My hands smell like a mixture of urine and really bad breath. No, it’s not from a diaper or bathroom mishap. It’s due to my mom’s new Walmart candles. I am not sure who decided that vanilla hazelnut candles (which are already incredibly offensive to my olfactory sensory neurons) should include a slight dose of urine combined with halitosis to really set these candles apart…but let me tell you, it’s got to be bad if I am complaining.

I also feel terrible about not buying Ho-Ho a tree. I should get her a wreath, but that means a second trip out there this weekend and more money spent. Call me Ebeneezer if you will, however, we are hemorrhaging money when it comes to her and it’s not like there is one square inch of table/floor/seat space to set a tree. Especially with the life-size Santa sitting on her guest chair. Yes, life. size. But she doesn’t feel like her apartment is festive enough.

Ellis now says “no”.

So last week we hosted the IL visit of the Thornleys (you know my 80th cousin 12 times removed, or something). It was, as the Czechs say, tak super. We visited the Children’s Museum, Shedd Aquarium, Ms. Anna’s family farm and our basement couch. All the while little Libs (almost two years old) referred to me as “carrot” and “cow” because she had met a cow named “Annie” a week prior to their visit. Apparently she also wanted to pet me.



smooching the whales

Ze meatball!

Ellis and Libs kept it real the entire time and almost convinced me that two kids under two could be sort of awesome.
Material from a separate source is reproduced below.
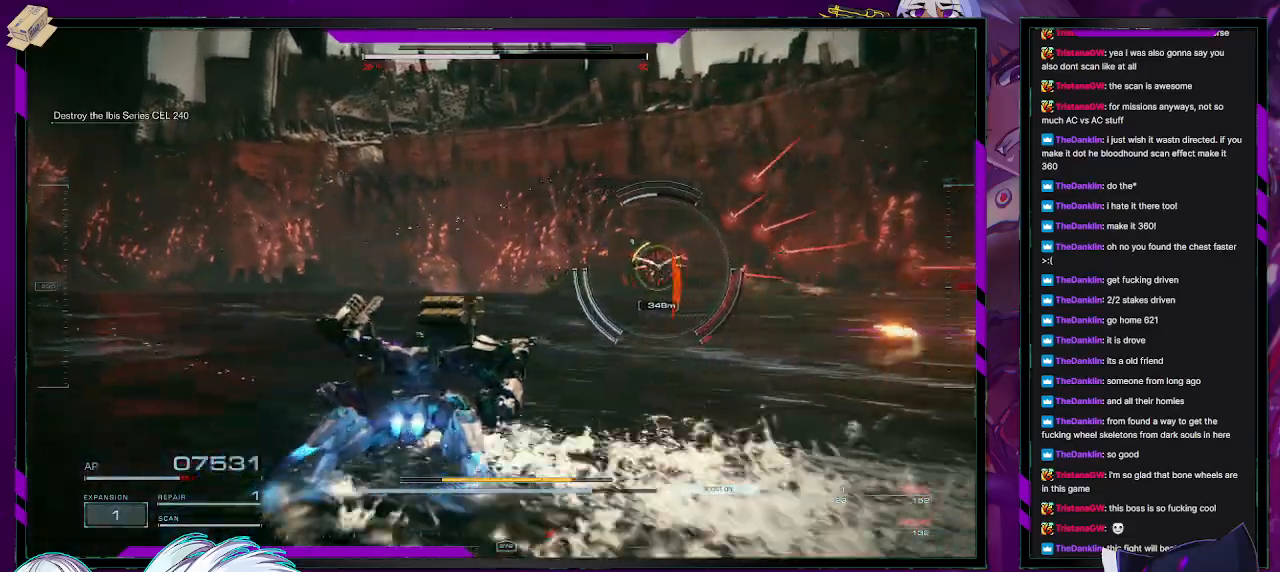
{"buttons": [], "left_stick": "up", "right_stick": "center", "events": [[67, "right_stick", "right"], [200, "right_stick", "center"], [250, "L1", "down"], [317, "L1", "up"], [383, "L1", "down"], [450, "L1", "up"]]}
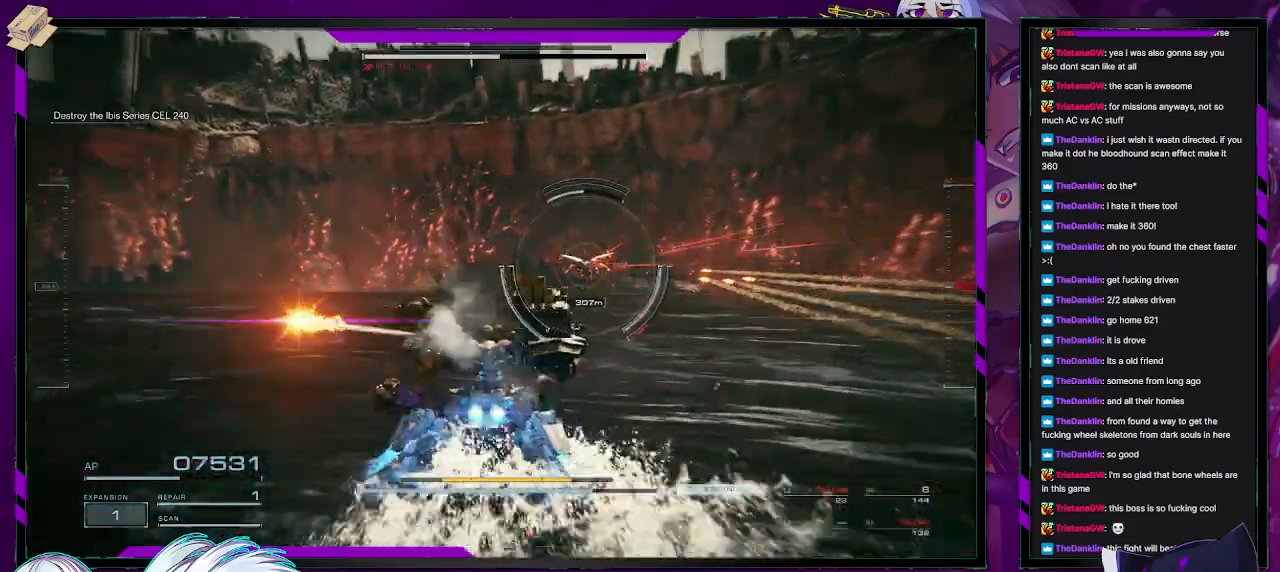
{"buttons": [], "left_stick": "up-right", "right_stick": "center", "events": [[167, "left_stick", "up-right"]]}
Libby spent much of her time showing Ellis the way of the world (“NO! Eleees”, “Watch Eleees!”, “Come Eleees!” “Eleees!”) Add the meatball to the mix (“lil” potter – 3.5 months old, 45 lbs and probably the sweetest kid this side of the Mississippi) and it was a pretty sick weekend. I even missed them after they left. I know! Crazy!

In the last week I have spent approximately one zillion dollars on Christmas gifts with not much to show for it. Yesterday we went to IKEA where I spent more money and Ellis screamed the entire time. I now can tell the difference between judging eyes and empathetic eyes..the latter are usually accompanied by a small smile and head tilt and the formerĀ  includes narrowed eyes and flared nostrils. An IKEA worker suggested I go to the family room (AKA family bathroom with a chair…gross) because of the screaming. A nap is a nap – wherever, whatever. I should have told him that I am damn patriot spending money at a foreign chain but of course I didn’t. I also didn’t go to the family room and instead kept shopping. Santa has work to do, yo.